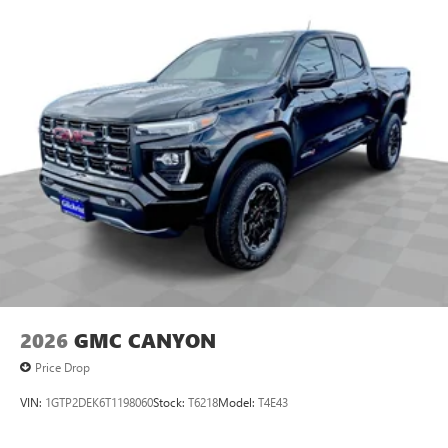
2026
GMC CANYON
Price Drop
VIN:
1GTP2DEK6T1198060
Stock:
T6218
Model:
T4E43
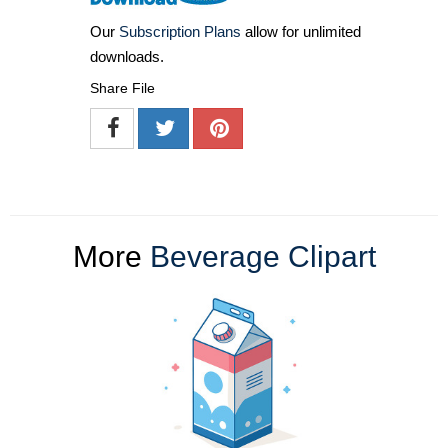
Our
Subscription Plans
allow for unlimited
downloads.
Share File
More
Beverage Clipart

========================================

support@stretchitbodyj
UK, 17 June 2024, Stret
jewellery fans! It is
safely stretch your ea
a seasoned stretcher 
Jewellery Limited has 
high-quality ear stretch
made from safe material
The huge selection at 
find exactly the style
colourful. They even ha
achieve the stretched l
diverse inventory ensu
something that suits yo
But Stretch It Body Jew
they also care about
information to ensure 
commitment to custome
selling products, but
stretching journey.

========================================

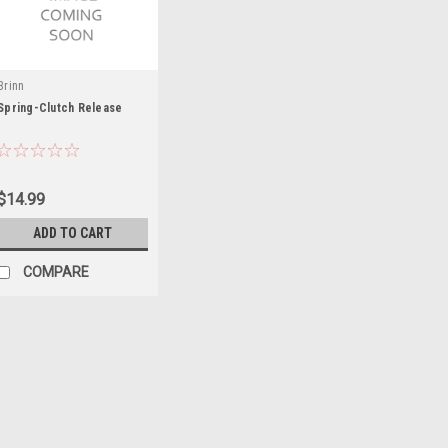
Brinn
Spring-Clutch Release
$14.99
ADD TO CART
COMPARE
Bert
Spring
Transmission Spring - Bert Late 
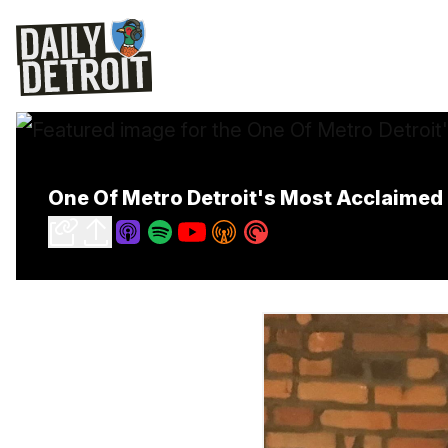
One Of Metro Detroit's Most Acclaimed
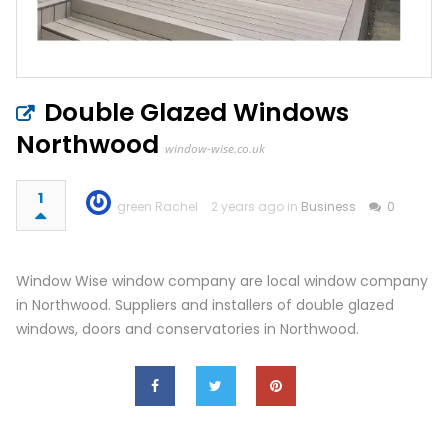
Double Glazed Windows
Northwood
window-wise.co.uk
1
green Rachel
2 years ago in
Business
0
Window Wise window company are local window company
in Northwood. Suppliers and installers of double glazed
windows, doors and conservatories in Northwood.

========================================

WORK REQUEST:
Your response should be each line that includes the word "Northwood", copied from the records.

SOLUTION BELOW:
Northwood
in Northwood. Suppliers and installers of double glazed
windows, doors and conservatories in Northwood.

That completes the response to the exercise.